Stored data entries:

—————

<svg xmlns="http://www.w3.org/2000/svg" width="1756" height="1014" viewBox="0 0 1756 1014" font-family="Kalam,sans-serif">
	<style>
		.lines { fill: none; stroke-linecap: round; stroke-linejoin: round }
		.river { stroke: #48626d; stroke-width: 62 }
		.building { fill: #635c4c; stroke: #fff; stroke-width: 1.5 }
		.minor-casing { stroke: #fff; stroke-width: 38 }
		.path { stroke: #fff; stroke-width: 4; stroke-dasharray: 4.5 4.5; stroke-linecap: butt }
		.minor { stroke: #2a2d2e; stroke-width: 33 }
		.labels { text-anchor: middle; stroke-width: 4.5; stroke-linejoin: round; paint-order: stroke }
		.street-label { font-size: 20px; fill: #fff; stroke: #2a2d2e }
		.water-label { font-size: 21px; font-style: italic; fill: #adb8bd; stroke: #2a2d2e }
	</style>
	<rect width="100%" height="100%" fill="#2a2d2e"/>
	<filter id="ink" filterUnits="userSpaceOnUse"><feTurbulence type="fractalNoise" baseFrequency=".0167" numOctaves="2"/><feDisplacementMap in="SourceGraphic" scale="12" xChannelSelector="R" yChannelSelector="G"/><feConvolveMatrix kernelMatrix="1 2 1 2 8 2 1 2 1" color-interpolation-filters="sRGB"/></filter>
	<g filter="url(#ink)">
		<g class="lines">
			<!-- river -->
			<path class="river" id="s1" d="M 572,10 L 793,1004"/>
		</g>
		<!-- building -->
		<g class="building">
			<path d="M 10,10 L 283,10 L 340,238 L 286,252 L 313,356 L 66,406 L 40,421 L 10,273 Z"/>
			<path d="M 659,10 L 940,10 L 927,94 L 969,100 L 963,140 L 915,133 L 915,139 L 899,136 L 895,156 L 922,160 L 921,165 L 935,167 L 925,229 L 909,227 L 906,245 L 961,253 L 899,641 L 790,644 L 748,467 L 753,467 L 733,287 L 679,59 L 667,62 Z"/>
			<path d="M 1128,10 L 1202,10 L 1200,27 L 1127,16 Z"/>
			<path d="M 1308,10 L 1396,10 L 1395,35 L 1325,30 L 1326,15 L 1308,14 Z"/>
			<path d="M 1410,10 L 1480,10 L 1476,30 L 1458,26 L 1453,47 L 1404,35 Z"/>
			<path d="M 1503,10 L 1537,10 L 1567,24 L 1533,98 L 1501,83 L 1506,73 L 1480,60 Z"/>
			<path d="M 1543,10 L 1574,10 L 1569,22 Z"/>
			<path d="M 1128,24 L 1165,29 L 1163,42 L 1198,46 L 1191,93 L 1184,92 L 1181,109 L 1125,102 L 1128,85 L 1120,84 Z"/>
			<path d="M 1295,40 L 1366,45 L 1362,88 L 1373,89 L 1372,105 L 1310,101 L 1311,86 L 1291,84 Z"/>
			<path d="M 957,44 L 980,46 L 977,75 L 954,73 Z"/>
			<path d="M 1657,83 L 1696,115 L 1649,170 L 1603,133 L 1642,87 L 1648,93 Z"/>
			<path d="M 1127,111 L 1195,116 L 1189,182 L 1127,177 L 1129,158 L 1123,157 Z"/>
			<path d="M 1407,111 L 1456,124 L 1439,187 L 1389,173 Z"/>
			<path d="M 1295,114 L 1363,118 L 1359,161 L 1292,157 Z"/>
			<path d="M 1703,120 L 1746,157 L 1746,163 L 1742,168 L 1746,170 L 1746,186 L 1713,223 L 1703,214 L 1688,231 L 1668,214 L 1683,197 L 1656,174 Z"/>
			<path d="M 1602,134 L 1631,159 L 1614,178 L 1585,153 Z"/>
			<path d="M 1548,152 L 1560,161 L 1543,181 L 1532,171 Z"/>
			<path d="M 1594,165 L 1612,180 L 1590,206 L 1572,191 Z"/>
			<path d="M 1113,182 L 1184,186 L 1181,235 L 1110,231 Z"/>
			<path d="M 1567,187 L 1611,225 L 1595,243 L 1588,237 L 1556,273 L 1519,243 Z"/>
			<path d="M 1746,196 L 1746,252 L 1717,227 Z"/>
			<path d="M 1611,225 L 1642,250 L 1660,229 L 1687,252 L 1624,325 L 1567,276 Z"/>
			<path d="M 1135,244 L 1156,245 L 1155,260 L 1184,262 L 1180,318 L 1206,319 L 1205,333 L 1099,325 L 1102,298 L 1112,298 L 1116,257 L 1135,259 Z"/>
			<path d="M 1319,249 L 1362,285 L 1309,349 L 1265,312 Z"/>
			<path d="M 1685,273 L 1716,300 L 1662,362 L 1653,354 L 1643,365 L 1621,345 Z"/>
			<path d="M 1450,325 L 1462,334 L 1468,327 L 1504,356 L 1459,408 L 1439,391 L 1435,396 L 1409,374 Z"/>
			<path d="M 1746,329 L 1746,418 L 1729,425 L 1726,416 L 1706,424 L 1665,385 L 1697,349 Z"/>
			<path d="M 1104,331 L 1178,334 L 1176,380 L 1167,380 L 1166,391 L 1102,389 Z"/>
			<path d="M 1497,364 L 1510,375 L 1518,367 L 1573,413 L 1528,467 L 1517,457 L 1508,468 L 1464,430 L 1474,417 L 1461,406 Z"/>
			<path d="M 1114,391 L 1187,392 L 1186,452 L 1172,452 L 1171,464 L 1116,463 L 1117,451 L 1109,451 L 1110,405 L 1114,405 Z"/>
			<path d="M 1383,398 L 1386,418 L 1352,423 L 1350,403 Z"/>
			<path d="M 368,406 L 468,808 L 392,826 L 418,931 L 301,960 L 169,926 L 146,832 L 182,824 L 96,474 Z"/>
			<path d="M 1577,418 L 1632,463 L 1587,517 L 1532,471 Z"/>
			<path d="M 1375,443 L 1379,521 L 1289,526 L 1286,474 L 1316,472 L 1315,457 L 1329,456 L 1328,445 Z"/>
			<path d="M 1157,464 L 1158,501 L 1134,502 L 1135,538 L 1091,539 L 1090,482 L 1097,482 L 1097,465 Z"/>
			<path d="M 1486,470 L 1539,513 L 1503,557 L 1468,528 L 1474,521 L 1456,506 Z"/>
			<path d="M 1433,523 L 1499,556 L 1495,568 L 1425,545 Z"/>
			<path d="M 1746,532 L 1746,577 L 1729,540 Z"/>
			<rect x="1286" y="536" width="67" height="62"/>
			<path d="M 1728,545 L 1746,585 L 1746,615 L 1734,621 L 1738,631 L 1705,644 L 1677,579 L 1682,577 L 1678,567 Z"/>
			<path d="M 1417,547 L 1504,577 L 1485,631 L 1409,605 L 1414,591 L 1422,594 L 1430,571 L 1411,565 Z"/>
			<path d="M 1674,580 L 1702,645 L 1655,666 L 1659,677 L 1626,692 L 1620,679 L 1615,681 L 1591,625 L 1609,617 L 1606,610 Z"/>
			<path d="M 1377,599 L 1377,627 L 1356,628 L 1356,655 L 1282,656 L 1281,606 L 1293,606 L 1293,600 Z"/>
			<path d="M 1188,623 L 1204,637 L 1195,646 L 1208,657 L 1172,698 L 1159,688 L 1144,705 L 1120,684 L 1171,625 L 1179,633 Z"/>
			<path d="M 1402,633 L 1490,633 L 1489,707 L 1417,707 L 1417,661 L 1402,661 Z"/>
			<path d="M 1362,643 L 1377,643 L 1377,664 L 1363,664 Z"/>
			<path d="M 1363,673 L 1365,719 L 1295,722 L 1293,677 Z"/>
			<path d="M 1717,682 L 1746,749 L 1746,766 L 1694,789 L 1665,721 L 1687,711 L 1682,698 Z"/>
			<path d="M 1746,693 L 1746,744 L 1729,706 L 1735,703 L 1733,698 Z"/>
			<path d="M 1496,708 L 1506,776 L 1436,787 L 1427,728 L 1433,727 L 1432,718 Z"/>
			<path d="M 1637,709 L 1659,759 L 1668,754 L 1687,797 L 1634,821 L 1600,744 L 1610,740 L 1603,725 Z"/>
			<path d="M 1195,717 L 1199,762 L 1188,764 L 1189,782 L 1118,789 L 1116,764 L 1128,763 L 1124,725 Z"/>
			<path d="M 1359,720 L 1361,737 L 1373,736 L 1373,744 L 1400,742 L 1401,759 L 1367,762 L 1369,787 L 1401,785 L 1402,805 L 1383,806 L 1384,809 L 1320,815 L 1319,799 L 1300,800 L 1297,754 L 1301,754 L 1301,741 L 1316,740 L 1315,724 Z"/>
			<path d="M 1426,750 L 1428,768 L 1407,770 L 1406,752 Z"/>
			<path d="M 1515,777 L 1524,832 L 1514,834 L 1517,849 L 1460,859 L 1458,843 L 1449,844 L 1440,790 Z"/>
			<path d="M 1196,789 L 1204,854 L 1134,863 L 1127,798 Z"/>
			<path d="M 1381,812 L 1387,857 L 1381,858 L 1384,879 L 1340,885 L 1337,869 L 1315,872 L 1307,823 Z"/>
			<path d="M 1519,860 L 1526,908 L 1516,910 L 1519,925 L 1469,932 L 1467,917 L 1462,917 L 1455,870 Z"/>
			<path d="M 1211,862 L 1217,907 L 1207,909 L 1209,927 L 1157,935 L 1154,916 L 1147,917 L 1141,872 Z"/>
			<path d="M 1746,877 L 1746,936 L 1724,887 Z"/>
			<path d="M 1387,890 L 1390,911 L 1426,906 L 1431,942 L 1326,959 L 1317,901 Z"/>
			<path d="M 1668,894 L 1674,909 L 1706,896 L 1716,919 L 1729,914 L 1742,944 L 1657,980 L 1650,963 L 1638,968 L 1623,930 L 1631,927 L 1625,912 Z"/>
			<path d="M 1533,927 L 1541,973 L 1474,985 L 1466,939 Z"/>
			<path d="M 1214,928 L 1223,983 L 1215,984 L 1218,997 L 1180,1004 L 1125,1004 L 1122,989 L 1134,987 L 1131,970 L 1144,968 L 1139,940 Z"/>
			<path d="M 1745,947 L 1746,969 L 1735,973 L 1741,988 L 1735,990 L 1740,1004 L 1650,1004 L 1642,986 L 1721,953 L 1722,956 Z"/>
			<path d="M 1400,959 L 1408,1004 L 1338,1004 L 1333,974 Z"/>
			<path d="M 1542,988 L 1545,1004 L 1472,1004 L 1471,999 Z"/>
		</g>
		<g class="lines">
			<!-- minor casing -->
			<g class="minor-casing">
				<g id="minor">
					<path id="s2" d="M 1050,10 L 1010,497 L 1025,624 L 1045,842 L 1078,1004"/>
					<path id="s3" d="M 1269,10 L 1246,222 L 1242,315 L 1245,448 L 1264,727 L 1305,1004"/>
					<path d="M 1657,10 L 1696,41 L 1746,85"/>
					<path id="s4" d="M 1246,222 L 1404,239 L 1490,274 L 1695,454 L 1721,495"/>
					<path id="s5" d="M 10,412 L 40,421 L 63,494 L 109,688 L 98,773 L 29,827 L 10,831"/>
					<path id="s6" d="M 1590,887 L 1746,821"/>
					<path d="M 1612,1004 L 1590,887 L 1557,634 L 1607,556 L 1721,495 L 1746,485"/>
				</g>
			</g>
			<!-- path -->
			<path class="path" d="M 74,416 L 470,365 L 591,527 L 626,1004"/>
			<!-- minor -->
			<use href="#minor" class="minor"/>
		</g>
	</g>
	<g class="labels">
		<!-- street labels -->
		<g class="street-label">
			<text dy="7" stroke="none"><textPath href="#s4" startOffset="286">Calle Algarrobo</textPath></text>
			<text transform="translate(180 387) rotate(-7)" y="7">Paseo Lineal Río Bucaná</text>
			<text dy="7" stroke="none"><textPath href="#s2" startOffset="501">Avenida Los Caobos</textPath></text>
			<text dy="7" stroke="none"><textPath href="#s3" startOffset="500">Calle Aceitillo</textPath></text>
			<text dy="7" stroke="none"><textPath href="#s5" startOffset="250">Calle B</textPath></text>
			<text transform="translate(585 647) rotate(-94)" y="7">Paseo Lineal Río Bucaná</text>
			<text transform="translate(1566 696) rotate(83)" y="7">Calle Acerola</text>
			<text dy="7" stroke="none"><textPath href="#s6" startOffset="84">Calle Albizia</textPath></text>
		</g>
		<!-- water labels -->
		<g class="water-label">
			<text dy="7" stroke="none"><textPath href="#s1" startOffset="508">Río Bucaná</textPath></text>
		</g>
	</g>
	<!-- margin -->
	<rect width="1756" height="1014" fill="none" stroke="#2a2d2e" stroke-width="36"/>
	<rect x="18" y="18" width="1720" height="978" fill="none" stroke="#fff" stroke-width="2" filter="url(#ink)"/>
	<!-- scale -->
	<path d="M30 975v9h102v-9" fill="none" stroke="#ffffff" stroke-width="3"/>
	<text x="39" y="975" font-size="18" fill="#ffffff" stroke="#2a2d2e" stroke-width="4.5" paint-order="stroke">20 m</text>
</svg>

—————

Required work:
In the records above, each line with the string "linecap" should be copied.

Task output:
		.lines { fill: none; stroke-linecap: round; stroke-linejoin: round }
		.path { stroke: #fff; stroke-width: 4; stroke-dasharray: 4.5 4.5; stroke-linecap: butt }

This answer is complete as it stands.